*AIM OF THE TASK*. Word for word, copy the data that follows and skip its pictures.

*DATA SECTION*.
┏━━
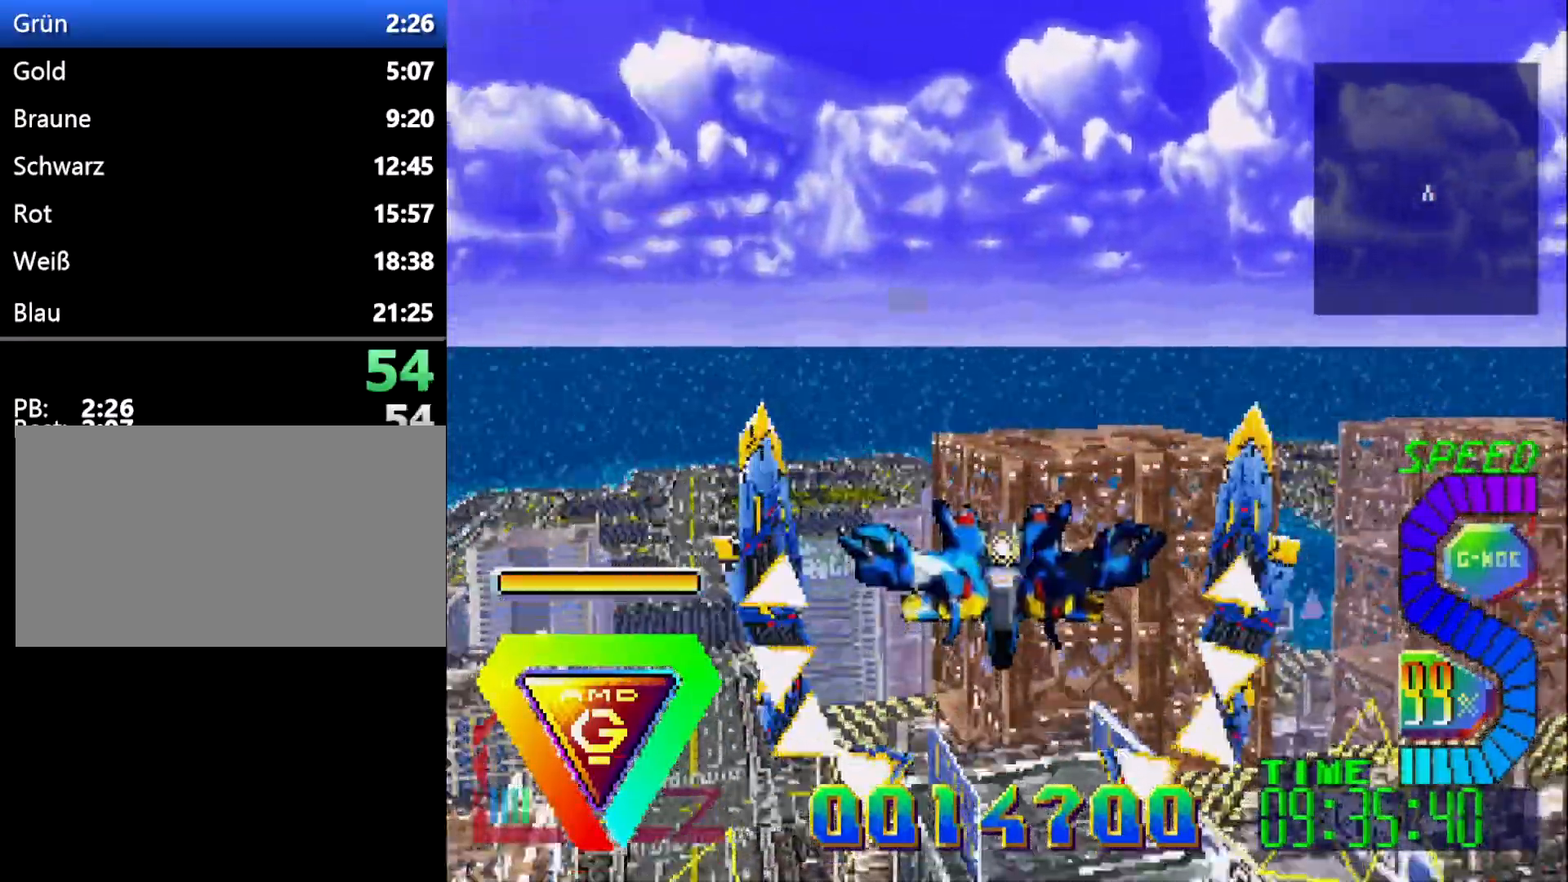
{"buttons": [], "events": [[167, "DPAD_UP", "down"], [267, "DPAD_UP", "up"]]}
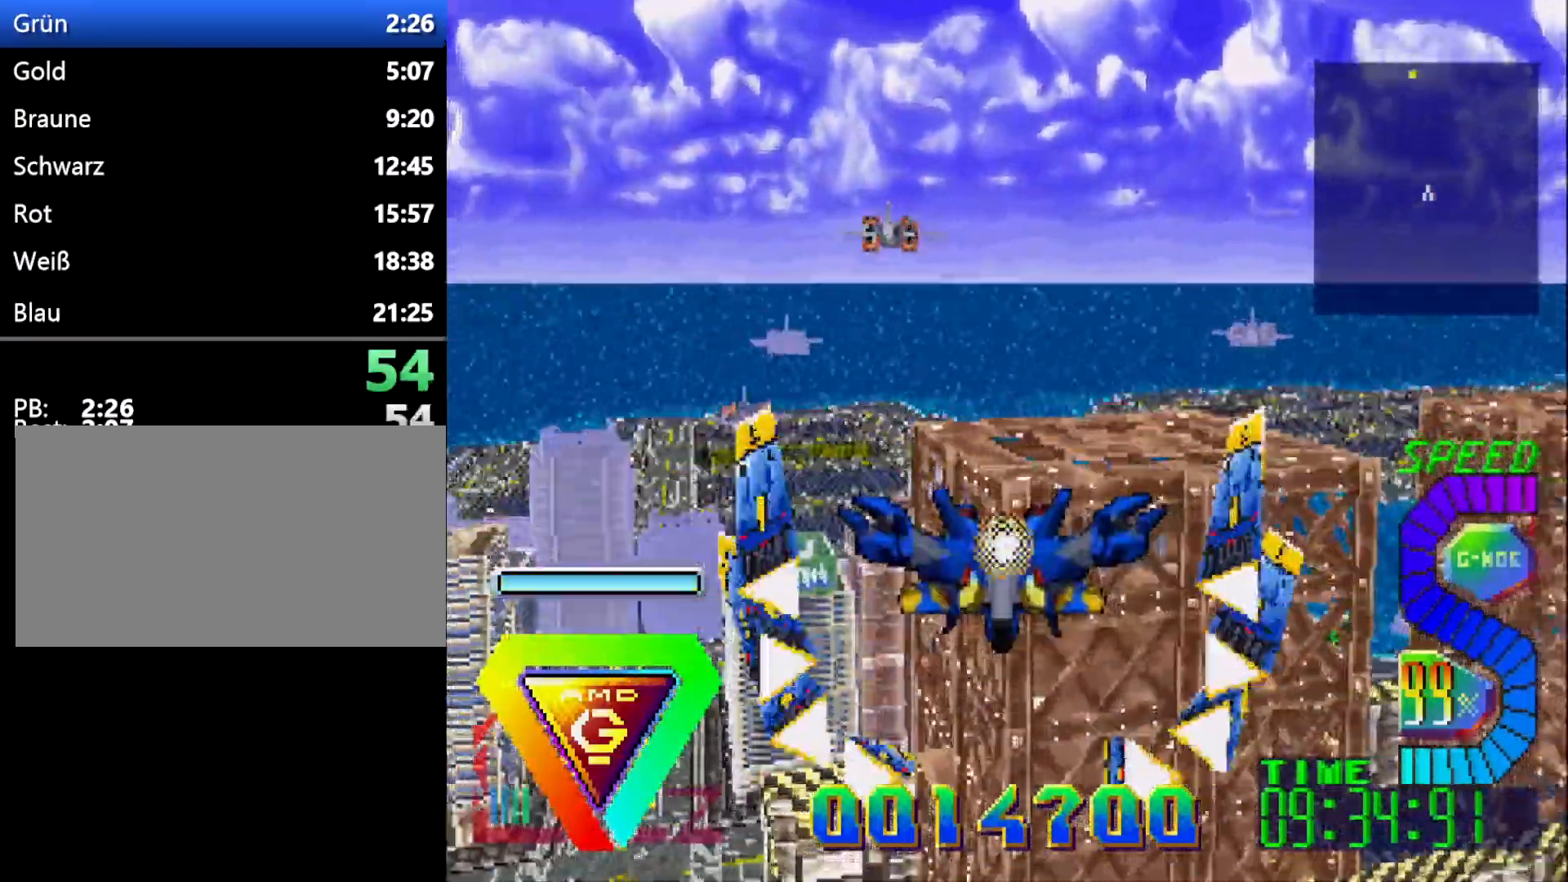
{"buttons": [], "events": []}
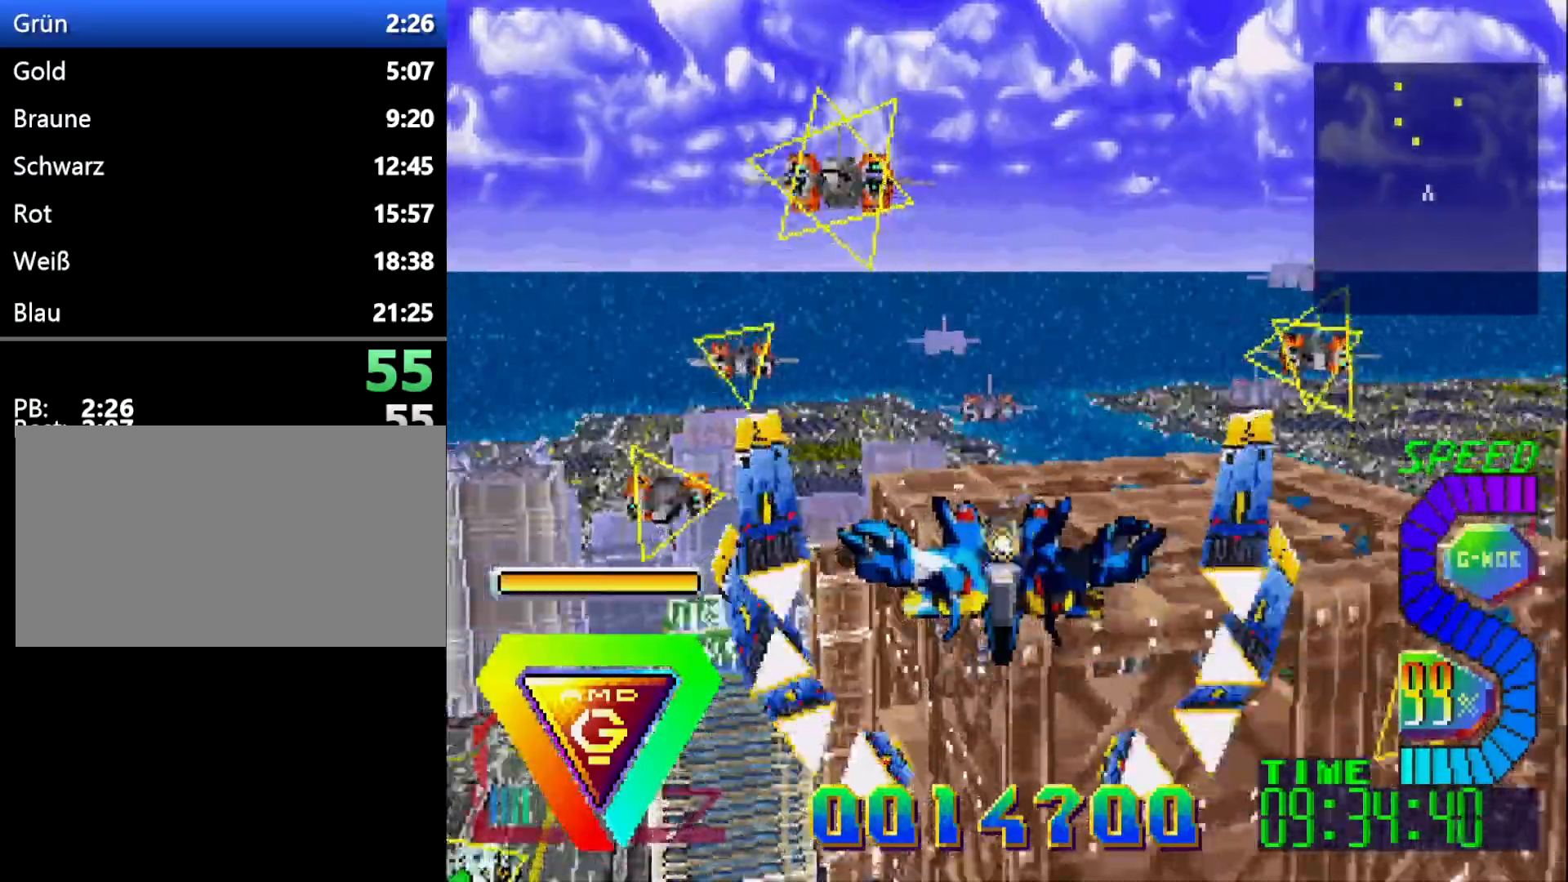
{"buttons": [], "events": []}
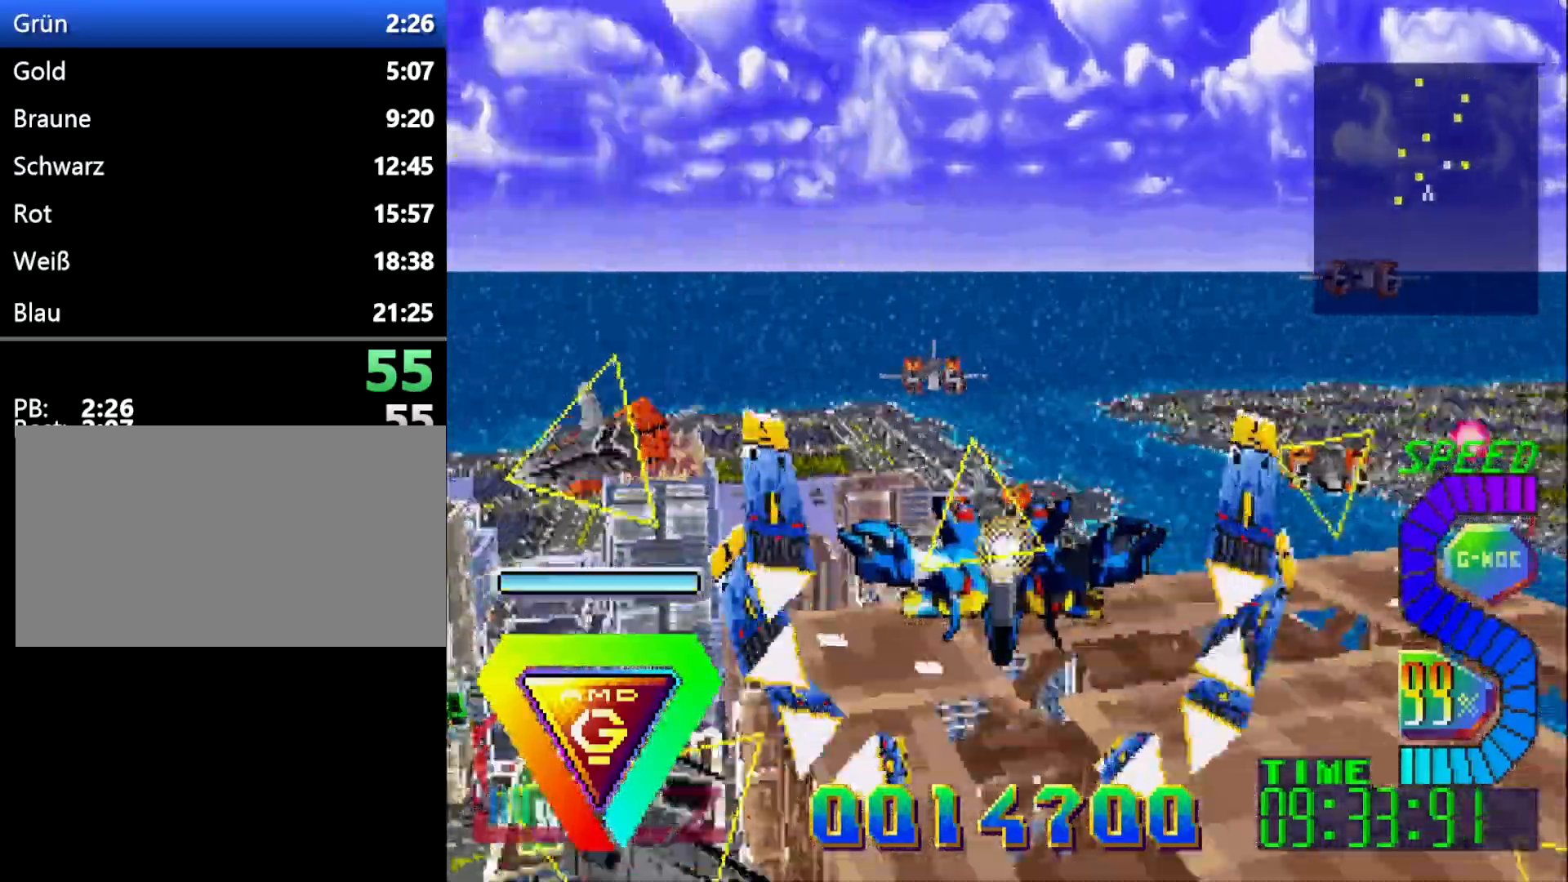
{"buttons": [], "events": []}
┗━━
*RESULT OF THE TASK*.
{"buttons": [], "events": [[167, "DPAD_UP", "down"], [267, "DPAD_UP", "up"]]}
{"buttons": [], "events": []}
{"buttons": [], "events": []}
{"buttons": [], "events": []}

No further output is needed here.